First a quick recap of who we lost this year.

  • Tom Clancy – 66
  • Elmore Leonard – 87
  • Richard Matheson (I Am Legend and What Dreams May Come)- 87
  • Ray Vance (Sci Fi) – 96
  • Andrew J. Offutt (Sci Fi) – 78
  • Nick Pollotta (Sci Fi) – 57
  • Basil Copper (Horror & Detective) – 89
  • Daniel Hoffman (Poet Laureate) – 89
  • Rick Hautula (Horror) – 64
  • Jan Howard Finder (Sci Fi) – 73
  • Alan Sharp (Rob Roy) – 79
  • Margaret Frazer (Mystery) – 66
  • Sol Yurick (The Warriors) – 87
  • T.S. Cook (The China Syndrome) – 65

This list excludes screenwriters, some excellent comic book writers, and a ton of journos, most noted of which would have been Roger Ebert.

And now Tom Clancy.

Shit.

tom clancy

I had a false memory that Tom Clancy was a Tech Writer like myself. Nope. He was an insurance salesman. His Baltimore home was near the Baltimore G&E nuclear power plant, which is where old submariners and carrier techs tend to transition into the civilian job market. Interviewing those submariners became the research for The Hunt for Red October.

Tom obviously had a lot more luck interviewing those guys than I did trying to interview Mississippi River Divers when I wrote Diver Down.

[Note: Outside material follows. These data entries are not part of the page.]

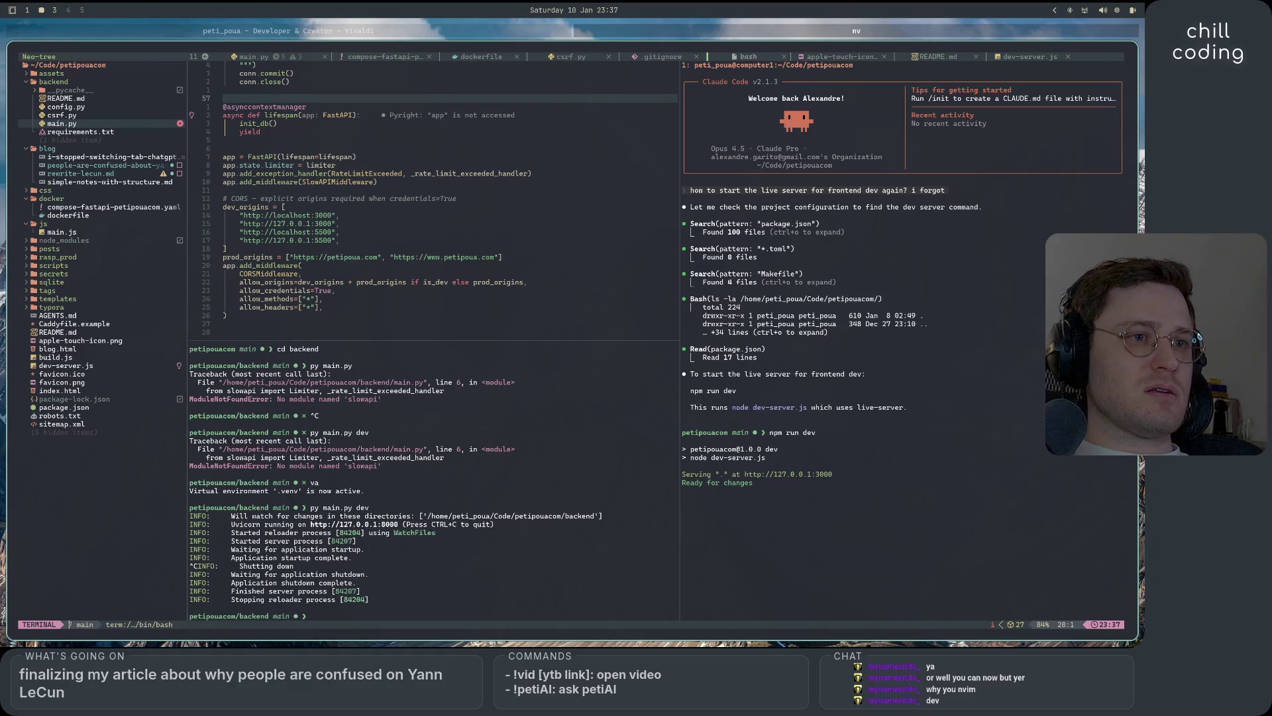
key("Up")
key("Return")
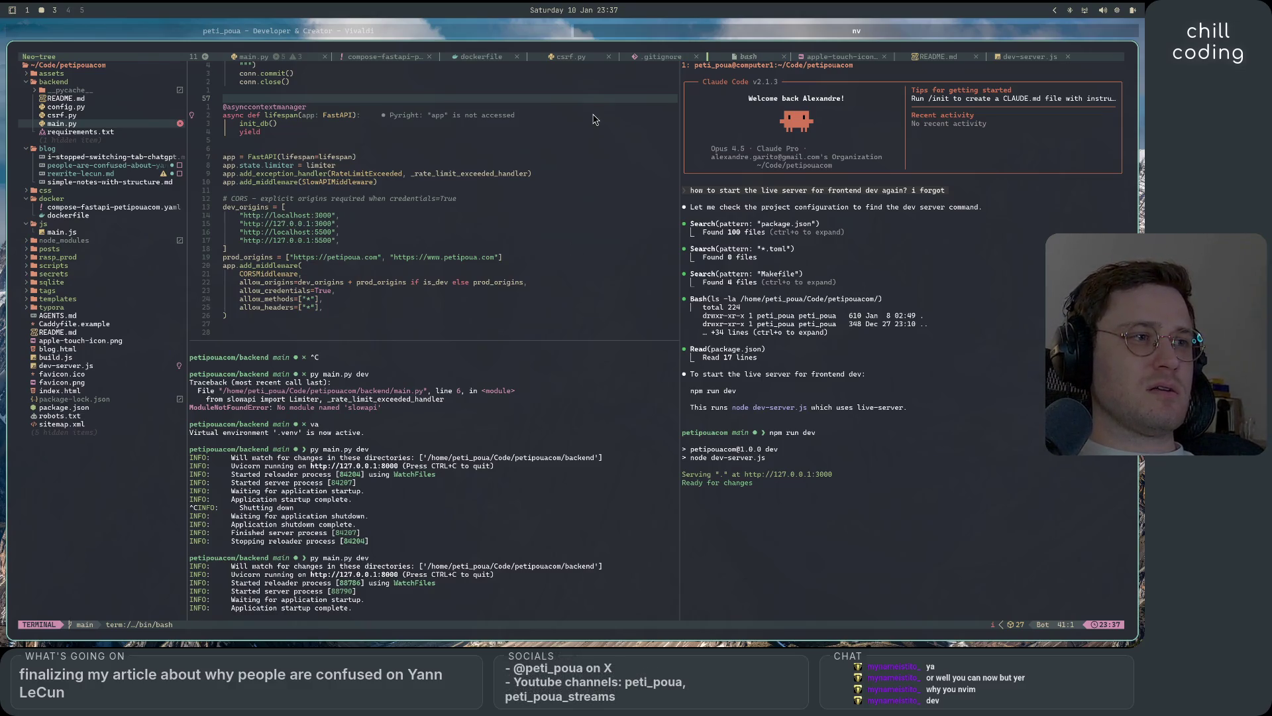
key("super+3")
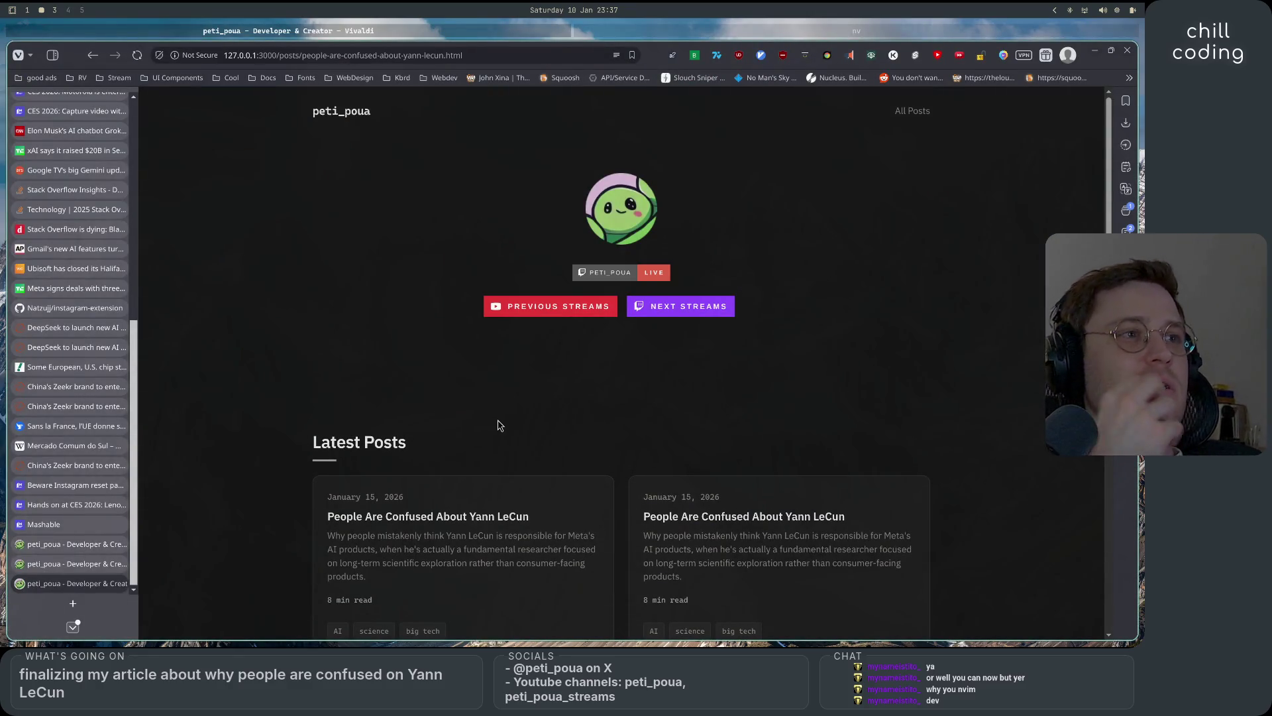
scroll(499, 425, "down", 2)
- Close the extra blog, Mashable and duplicate blog tabs in the sidebar
left_click(120, 544)
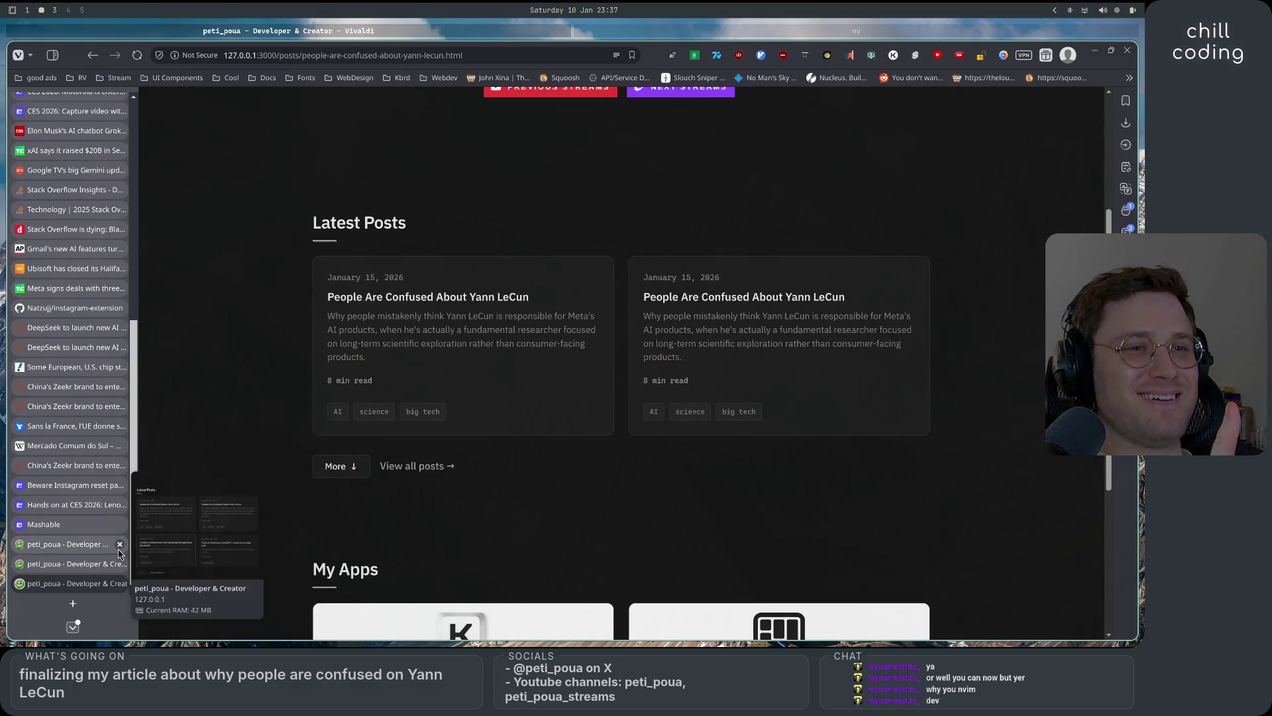
left_click(120, 544)
left_click(120, 564)
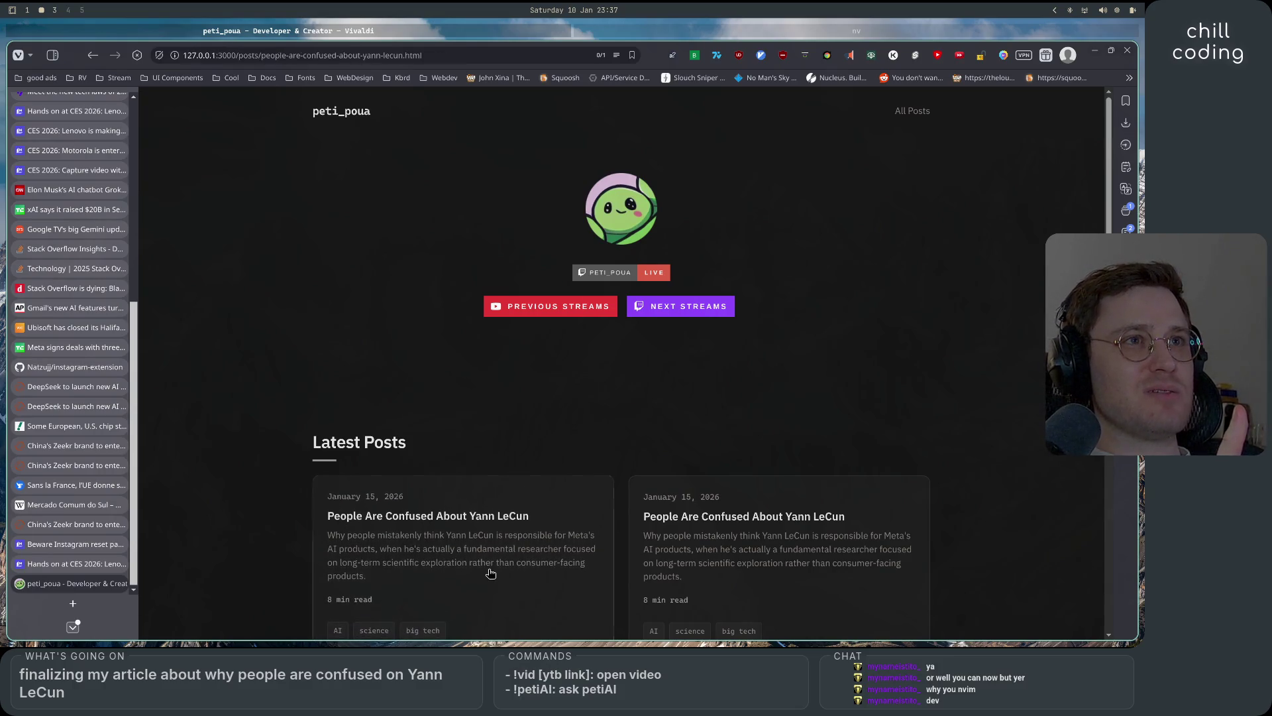
- Inspect the first post card's markup via the context menu's Developer Tools
right_click(488, 542)
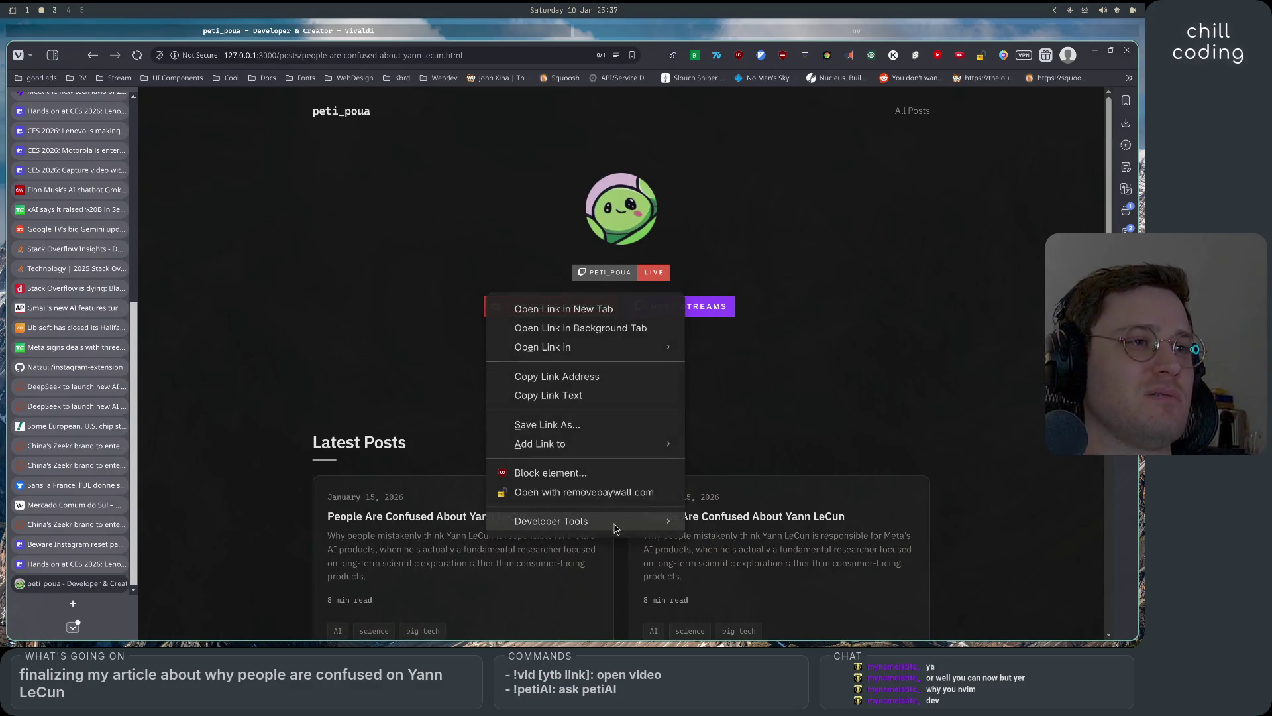
key("Escape")
right_click(545, 534)
mouse_move(605, 516)
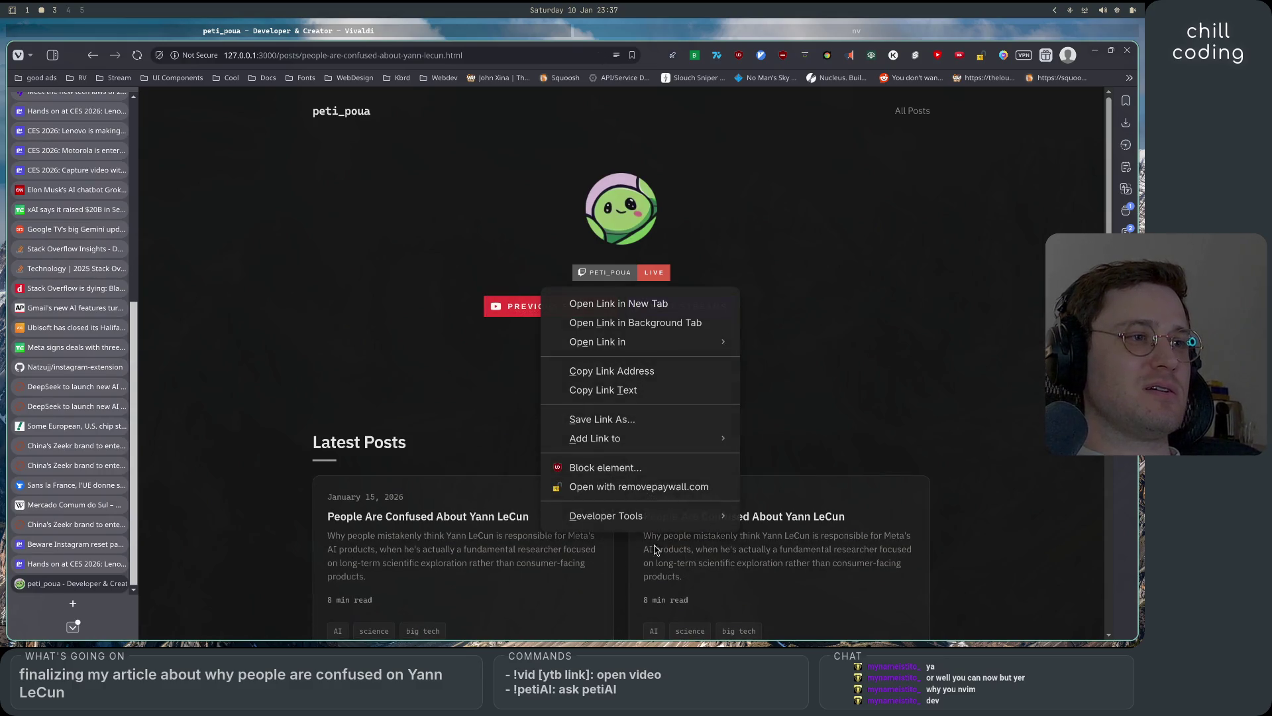
left_click(777, 569)
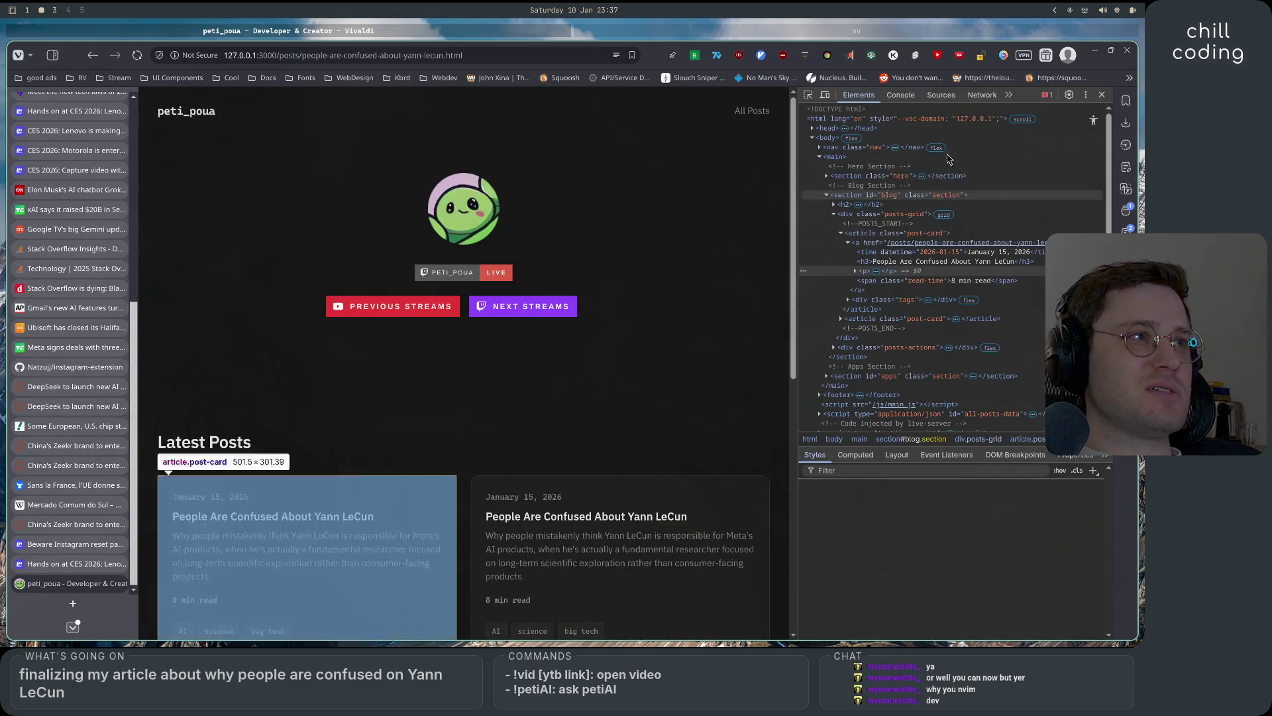
- View the console, load more post cards and preview the nested note-taking post, then go back
left_click(907, 96)
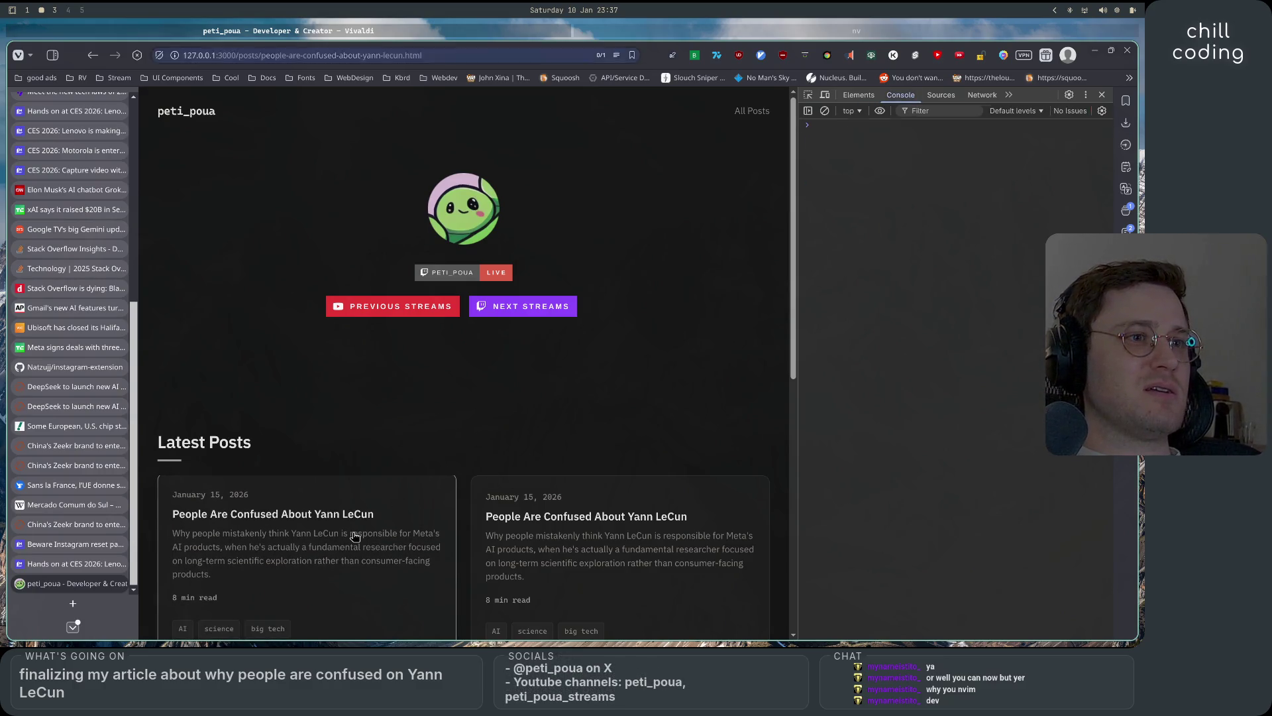
scroll(378, 522, "down", 2)
left_click(189, 462)
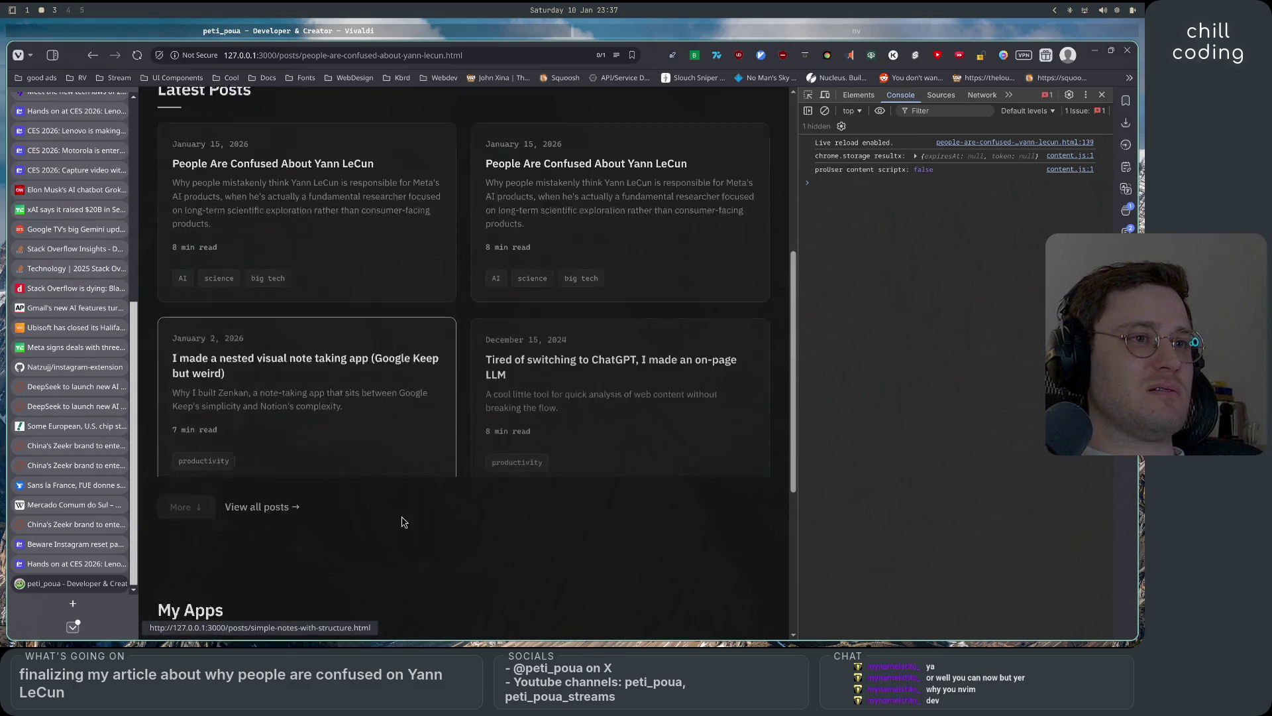
left_click(625, 333)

By all accounts, Tom’s success never kept himself from self-identifying as an average joe, deferring his respect to the military men and women who gravitated toward his writing.  But celebrity had its privileges.

“It’s like being cured of leprosy,” Tom said. “Before, it was always, ‘Oh, no, here comes Clancy, that insurance agent.’ Now it’s, ‘Oh, here comes Tom Clancy, bestselling author.’ But I’m still the same basic middle-class slob.”

Tom’s passing makes this dreary day even more depressing.

It’s Wordcraft Wednesday, so I’ll give Tom the last word.

“You learn to write the same way you learn to play golf. You do it, and keep doing it until you get it right. A lot of people think something mystical happens to you, that maybe the muse kisses you on the ear. But writing isn’t divinely inspired. It’s hard work.”


1 comment

  • Bacon

    October 2, 2013 at 8:18 pm

    Tom Clancey and Elmore Leonard. Pretty much my 2 favorite modern day literary geniuses.